-- EXERCISE BRIEF --
Report every line of the records below that contains the word "watch", copying each such line in full. Case counts, so match the word only where its capitalization is identical.

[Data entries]
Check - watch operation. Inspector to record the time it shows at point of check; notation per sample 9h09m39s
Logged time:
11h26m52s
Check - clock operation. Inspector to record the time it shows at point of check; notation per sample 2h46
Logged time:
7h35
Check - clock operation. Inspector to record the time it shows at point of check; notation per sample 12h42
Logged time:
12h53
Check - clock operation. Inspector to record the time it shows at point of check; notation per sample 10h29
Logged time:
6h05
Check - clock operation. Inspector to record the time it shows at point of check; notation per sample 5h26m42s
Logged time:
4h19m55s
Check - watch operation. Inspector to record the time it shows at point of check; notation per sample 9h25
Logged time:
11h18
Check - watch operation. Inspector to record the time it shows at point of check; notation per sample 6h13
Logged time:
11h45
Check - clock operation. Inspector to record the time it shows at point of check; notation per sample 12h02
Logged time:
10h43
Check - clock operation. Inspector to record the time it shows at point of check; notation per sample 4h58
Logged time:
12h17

-- TASK SOLUTION --
Check - watch operation. Inspector to record the time it shows at point of check; notation per sample 9h09m39s
Check - watch operation. Inspector to record the time it shows at point of check; notation per sample 9h25
Check - watch operation. Inspector to record the time it shows at point of check; notation per sample 6h13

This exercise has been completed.